'''

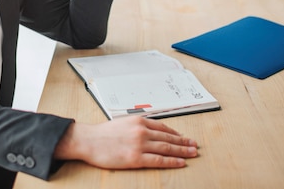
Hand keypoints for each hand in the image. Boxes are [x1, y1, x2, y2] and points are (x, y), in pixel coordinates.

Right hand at [54, 116, 198, 168]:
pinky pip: (158, 160)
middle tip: (194, 146)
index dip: (176, 133)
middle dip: (184, 142)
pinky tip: (180, 162)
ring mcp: (140, 145)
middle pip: (168, 137)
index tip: (184, 137)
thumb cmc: (103, 133)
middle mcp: (142, 131)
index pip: (163, 127)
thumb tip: (150, 130)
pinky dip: (171, 161)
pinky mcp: (136, 158)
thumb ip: (137, 126)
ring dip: (182, 151)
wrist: (89, 140)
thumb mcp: (123, 122)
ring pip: (167, 148)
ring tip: (192, 153)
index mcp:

'''

**Aim of the exercise**
Apart from the pictures, every record must be set down exactly.

**Response area**
Hand keypoints for each hand in the image. Boxes are [x1, y1, x2, y2] and points are (x, y), in pixel coordinates.

Right hand at [54, 116, 198, 168]:
pinky pip: (158, 160)
middle tip: (194, 146)
index dip: (176, 133)
middle dip: (184, 142)
pinky tip: (180, 162)
ring mcp: (140, 145)
middle pip: (168, 137)
index tip: (184, 137)
thumb cmc: (103, 133)
middle mcp: (142, 131)
index pip: (163, 127)
thumb tip: (150, 130)
pinky dip: (171, 161)
pinky mcp: (136, 158)
thumb ip: (137, 126)
ring dip: (182, 151)
wrist: (89, 140)
thumb mcp: (123, 122)
ring pip: (167, 148)
ring tip: (192, 153)
index mcp:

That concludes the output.